Russia came in third with 11 million B/D in 2022. Together, these top three oil producing behemoths, along with Canada (4th) and Iraq (5th), make up more than half of the entire world’s oil supply.
Meanwhile, the top 10 oil producers, including those ranked 6th to 10th—China, UAE, Iran, Brazil, and Kuwait—are responsible for more than 70% of the world’s oil production.
Notably, all top 10 oil giants increased their production between 2021–2022, and as a result, global output rose 4.2% year-on-year.
Major Oil Producing Regions in 2022
The Middle East accounts for one-third of global oil production and North America makes up almost another one-third of production. The Commonwealth of Independent States—an organization of post-Soviet Union countries—is another major regional producer of oil, with a 15% share of world production.

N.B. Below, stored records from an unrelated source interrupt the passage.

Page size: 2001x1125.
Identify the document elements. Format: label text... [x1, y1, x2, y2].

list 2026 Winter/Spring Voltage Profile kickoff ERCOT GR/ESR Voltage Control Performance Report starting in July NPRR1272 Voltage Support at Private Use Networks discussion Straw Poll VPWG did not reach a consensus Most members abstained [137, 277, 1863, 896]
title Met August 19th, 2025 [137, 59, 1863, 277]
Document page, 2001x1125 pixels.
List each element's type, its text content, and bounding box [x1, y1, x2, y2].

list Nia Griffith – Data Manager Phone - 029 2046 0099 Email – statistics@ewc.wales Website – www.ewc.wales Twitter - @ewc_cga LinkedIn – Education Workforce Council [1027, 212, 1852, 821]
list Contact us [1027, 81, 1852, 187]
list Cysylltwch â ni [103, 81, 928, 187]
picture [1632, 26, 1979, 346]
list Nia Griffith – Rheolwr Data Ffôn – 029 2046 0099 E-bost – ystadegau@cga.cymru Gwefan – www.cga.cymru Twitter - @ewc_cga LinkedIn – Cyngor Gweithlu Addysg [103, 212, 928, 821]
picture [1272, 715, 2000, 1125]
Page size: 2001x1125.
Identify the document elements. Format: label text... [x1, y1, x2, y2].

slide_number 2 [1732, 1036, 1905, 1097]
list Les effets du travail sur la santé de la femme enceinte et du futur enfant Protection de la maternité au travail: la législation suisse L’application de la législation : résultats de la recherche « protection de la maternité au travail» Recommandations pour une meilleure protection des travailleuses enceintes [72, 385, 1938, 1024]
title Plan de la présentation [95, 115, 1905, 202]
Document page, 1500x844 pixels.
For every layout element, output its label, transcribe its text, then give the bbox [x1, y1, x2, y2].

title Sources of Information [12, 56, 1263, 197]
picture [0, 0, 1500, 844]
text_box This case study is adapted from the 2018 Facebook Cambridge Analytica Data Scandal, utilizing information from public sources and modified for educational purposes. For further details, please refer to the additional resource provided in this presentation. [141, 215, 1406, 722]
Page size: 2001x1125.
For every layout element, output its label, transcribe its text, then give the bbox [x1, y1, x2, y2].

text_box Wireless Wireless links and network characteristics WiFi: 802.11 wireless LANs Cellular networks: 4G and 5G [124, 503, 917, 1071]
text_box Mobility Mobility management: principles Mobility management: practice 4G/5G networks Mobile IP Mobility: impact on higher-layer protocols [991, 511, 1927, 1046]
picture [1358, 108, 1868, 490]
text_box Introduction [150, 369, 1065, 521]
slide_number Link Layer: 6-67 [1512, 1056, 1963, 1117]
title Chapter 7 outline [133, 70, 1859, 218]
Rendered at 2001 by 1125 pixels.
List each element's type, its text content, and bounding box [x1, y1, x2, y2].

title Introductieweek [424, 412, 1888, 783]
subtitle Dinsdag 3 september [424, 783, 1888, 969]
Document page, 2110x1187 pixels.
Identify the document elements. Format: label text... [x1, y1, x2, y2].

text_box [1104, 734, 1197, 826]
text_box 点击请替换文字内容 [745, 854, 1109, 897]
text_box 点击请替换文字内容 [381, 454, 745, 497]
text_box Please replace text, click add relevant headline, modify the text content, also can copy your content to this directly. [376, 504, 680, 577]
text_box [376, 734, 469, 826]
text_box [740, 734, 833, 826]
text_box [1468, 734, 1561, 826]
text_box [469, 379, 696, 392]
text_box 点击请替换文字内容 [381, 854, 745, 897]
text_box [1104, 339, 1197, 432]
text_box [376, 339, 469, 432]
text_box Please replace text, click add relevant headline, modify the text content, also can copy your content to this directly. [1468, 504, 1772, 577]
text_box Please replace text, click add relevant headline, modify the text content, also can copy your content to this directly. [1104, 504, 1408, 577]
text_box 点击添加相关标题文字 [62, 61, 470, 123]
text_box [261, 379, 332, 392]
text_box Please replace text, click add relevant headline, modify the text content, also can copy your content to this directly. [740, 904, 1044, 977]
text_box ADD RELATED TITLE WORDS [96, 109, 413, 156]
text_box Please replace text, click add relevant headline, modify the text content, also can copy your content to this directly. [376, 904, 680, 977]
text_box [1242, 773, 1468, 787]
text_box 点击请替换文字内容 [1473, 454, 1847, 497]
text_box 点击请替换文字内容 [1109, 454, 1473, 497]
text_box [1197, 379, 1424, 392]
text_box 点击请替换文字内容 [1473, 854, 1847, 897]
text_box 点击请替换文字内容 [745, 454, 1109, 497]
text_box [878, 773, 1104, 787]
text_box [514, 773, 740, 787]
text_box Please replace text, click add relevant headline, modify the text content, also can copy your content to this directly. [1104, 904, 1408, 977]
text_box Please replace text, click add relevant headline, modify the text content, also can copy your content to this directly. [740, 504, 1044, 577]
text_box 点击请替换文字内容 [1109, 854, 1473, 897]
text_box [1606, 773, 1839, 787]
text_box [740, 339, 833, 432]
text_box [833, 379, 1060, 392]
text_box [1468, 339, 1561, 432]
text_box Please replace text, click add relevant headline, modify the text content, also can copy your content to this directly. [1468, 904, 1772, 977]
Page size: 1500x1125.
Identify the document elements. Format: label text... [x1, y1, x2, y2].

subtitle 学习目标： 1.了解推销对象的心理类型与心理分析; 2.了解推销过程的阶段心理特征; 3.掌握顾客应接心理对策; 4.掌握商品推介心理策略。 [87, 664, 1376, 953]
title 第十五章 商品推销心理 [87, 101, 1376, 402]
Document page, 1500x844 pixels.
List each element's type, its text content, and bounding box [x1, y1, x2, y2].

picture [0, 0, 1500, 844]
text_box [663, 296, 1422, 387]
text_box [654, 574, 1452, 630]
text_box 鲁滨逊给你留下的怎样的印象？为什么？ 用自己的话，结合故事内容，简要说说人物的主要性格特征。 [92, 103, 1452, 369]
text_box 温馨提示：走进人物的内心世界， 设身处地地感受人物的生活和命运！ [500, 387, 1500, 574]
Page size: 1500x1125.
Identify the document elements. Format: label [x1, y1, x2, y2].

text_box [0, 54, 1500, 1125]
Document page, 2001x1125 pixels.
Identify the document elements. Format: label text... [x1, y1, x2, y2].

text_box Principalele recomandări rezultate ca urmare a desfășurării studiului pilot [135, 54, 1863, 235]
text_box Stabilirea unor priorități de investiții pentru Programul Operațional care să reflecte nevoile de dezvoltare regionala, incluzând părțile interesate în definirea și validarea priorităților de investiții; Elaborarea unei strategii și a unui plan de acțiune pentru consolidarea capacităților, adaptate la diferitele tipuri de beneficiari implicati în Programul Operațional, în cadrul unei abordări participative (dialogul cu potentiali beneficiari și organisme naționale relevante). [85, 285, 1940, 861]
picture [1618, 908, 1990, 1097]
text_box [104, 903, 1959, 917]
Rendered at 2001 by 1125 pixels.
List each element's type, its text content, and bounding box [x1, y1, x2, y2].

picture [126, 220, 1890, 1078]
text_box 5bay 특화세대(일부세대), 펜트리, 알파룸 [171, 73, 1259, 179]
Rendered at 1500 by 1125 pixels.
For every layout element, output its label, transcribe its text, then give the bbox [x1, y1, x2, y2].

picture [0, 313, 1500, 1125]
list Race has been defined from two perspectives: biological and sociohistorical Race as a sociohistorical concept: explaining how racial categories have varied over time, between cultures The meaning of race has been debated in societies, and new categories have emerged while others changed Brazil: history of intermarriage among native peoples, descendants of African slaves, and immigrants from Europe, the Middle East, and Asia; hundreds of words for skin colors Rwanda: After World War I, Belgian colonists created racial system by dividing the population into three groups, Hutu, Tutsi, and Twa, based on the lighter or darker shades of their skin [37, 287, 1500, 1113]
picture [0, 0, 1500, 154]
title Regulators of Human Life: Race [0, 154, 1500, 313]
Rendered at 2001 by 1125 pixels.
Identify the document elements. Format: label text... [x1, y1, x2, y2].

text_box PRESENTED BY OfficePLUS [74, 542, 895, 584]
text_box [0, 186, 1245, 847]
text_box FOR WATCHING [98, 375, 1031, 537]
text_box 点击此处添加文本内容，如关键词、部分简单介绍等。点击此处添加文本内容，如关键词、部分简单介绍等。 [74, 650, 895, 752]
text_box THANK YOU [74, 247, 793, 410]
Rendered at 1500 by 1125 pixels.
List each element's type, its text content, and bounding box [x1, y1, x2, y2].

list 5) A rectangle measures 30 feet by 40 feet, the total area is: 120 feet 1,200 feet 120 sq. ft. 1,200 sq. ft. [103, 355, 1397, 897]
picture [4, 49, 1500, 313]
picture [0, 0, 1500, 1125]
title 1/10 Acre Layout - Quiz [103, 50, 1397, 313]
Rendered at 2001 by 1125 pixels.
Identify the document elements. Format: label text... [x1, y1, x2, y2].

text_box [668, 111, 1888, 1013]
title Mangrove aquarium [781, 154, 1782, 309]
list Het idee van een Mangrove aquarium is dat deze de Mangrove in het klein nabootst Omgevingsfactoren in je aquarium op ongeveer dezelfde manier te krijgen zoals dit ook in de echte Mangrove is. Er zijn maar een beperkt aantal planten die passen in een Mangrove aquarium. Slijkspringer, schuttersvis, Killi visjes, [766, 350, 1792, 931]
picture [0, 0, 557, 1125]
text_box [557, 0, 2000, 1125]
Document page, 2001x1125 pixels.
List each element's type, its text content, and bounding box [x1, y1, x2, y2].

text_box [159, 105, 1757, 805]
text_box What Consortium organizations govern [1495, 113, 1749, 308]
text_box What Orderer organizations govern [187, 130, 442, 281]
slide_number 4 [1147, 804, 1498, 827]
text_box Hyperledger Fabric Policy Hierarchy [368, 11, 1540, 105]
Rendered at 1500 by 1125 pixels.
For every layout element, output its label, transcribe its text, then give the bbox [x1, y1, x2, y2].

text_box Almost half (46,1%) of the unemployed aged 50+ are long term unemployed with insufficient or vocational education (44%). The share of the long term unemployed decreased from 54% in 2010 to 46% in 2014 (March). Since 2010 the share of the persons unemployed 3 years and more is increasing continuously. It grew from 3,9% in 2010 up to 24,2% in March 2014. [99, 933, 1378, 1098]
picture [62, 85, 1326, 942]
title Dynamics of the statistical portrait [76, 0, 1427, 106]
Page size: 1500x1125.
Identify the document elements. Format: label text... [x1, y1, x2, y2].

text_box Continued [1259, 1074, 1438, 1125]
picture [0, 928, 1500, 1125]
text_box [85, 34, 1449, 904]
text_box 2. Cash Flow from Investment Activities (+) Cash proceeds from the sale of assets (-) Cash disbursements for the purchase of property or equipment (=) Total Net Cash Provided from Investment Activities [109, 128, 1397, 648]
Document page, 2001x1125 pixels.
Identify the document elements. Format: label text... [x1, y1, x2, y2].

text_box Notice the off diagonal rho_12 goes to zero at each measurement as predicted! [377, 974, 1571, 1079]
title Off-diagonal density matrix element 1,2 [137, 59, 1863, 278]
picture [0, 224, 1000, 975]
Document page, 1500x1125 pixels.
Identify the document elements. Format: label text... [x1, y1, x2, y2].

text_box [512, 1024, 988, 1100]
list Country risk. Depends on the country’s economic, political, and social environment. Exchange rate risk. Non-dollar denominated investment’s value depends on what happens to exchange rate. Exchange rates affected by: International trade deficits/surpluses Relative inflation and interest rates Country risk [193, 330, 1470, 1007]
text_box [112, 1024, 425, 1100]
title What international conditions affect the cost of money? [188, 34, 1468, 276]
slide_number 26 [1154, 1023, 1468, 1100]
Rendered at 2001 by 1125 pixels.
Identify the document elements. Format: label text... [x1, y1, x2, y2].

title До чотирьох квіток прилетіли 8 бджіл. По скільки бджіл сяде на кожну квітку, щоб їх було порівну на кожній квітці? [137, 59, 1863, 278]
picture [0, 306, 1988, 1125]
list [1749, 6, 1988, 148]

Region | 2022 Production (Thousand B/D) | YoY Change | Share of World Supply |
---|---|---|---|
Middle East | 30,743 | +9.2% | 32.8% |
North America | 25,290 | +5.3% | 27.0% |
CIS | 14,006 | +0.9% | 14.9% |
Africa | 7,043 | -3.5% | 7.5% |
Asia Pacific | 7,273 | -1.4% | 7.8% |
South & Central America | 6,361 | 7.2% | 6.8% |
Europe | 3,131 | -8.6% | 3.3% |
What’s starkly apparent in the data however is Europe’s declining share of oil production, now at 3% of the world’s supply. In the last 20 years the EU’s oil output has dropped by more than 50% due to a variety of factors, including stricter environmental regulations and a shift to natural gas.
Another lens to look at regional production is through OPEC members, which control about 35% of the world’s oil output and about 70% of the world’s oil reserves.
When taking into account the group of 10 oil exporting countries OPEC has relationships with, known as OPEC+, the share of oil production increases to more than half of the world’s supply.
Oil’s Big Balancing Act
Since it’s the very lifeblood of the modern economy, the countries that control significant amounts of oil production also reap immense political and economic benefits. Entire regions have been catapulted into prosperity and wars have been fought over the control of the resource.
At the same time, the ongoing effort to pivot to renewable energy is pushing many major oil exporters to diversify their economies. A notable example is Saudi Arabia, whose sovereign wealth fund has invested in companies like Uber and WeWork.
However, the world still needs oil, as it supplies nearly one-third of global energy demand.